That being said, been there done that and had mixed results. Let’s start with dd. She did much as your daughter did and eventually dropped out of college. While she was in college we told her we would assist her in her education as long as she attended classes and maintained a B average—she definitely has the intelligence for that. As long as she was in classes, and I could verify she was maintaining per our agreement our support would be that only of what it would have cost us if she was still in the dorm. All other requests for income would be denied.
She dropped out at the semester because her grades dropped hugely, and she was more interested in her living companion than going to school. She took off traveling for awhile, then settled in CA. At one point she boomeranged home amazingly enough alone, it seemed this wasn’t her one and only love after all. We ran into conflicts, basically she wanted to sleep all day and party all night. We paid the deposits on a rental house and moved her out on her own. The parting was not good, but my children are NOT allowed to speak to me the way she was doing. She was told it was up to her to get a job, or be kicked out of the rental house. Strange thing she got a job the very next day. She will now tell you that tough love saved her.
She ended up back in CA, back in college with a straight A average and she’s phi beta kappa. She has paid for every penny of that return to college, she had burned her bridges with us. She has an excellent career, a new love in her life—that we adore—and is the strong independent person I raised her to be. She and I are still not on the best of terms but that has nothing to do with the finances, but an emotional disagreement on entirely something else.

Raw data:
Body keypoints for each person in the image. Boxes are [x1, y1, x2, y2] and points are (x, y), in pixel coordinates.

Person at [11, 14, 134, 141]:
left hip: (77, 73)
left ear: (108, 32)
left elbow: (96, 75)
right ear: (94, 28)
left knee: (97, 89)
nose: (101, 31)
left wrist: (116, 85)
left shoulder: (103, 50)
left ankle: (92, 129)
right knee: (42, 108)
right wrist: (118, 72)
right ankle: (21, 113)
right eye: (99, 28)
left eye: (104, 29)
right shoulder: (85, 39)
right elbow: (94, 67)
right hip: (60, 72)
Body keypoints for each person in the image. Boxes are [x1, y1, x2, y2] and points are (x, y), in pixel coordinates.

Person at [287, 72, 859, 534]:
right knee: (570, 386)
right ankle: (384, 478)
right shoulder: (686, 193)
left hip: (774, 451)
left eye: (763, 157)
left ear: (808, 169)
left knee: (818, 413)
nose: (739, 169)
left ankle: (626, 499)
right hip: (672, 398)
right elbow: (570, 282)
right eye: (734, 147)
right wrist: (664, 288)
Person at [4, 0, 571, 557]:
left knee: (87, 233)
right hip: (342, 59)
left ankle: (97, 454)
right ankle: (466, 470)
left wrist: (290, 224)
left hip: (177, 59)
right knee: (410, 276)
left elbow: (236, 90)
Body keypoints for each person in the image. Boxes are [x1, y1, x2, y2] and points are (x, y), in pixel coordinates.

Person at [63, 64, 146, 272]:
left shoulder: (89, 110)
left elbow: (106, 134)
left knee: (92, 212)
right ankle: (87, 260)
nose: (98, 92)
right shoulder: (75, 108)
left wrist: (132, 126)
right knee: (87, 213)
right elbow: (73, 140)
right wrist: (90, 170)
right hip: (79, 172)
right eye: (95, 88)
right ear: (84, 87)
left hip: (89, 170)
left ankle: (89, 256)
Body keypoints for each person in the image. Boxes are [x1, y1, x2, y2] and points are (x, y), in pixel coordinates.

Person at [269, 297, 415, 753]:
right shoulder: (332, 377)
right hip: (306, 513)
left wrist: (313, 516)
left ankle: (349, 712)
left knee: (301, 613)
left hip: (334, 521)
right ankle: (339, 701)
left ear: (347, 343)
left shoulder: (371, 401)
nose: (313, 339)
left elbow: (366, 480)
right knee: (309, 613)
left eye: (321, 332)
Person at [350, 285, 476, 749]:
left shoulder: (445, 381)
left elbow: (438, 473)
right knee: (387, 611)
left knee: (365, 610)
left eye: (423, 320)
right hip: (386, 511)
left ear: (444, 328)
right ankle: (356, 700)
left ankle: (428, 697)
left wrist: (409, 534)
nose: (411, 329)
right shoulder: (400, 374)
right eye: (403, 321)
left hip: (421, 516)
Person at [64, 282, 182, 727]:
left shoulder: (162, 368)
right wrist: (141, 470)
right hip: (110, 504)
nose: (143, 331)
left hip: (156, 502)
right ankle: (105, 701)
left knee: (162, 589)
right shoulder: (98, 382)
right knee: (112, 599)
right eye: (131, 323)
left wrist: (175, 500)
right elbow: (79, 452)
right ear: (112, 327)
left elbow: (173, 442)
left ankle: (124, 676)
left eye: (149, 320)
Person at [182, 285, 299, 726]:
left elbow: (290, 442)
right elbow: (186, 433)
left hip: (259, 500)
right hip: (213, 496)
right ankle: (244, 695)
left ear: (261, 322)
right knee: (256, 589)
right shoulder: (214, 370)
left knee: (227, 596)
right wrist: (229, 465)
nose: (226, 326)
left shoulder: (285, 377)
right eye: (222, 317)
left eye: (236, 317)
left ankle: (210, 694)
* * *
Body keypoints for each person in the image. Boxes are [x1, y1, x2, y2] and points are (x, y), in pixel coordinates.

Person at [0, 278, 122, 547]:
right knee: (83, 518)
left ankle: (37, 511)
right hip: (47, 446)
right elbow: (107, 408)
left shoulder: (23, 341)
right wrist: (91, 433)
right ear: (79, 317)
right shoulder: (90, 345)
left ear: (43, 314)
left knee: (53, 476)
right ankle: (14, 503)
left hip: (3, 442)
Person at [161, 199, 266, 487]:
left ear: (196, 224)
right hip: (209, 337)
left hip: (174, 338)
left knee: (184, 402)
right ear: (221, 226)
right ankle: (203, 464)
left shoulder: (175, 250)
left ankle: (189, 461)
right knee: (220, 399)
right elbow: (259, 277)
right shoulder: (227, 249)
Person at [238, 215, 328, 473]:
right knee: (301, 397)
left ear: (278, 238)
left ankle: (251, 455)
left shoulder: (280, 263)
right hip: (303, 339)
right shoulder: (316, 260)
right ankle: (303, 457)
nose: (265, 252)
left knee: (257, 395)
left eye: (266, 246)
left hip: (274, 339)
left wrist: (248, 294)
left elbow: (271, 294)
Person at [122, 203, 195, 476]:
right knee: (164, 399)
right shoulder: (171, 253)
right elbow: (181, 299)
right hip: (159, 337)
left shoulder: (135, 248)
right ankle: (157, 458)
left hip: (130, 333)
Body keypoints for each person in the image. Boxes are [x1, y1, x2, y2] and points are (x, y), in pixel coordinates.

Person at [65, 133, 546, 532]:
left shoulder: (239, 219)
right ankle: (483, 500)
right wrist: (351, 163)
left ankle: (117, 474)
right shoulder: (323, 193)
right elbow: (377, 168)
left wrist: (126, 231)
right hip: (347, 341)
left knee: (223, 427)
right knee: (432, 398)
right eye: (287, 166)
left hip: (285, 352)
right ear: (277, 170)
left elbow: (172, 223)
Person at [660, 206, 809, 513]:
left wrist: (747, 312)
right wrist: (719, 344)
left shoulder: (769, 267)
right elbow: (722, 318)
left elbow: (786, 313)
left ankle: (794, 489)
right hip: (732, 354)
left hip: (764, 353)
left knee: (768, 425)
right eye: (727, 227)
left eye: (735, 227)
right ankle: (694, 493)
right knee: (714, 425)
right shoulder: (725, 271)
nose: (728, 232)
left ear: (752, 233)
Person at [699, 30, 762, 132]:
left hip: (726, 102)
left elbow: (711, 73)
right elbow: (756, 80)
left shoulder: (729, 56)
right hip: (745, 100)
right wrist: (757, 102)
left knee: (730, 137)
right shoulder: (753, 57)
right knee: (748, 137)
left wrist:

List of tasks:
1 > Quote the post about the daughter who left college, beginning at the words "She dropped out" and stopping after "love saved her.".
2 > Render this sentence from the post about the daughter who left college in Spanish: "She will now tell you that tough love saved her."

Exercise solutions:
1 >
She dropped out at the semester because her grades dropped hugely, and she was more interested in her living companion than going to school. She took off traveling for awhile, then settled in CA. At one point she boomeranged home amazingly enough alone, it seemed this wasn’t her one and only love after all. We ran into conflicts, basically she wanted to sleep all day and party all night. We paid the deposits on a rental house and moved her out on her own. The parting was not good, but my children are NOT allowed to speak to me the way she was doing. She was told it was up to her to get a job, or be kicked out of the rental house. Strange thing she got a job the very next day. She will now tell you that tough love saved her.

2 > Ahora ella te dirá que el amor duro la salvó.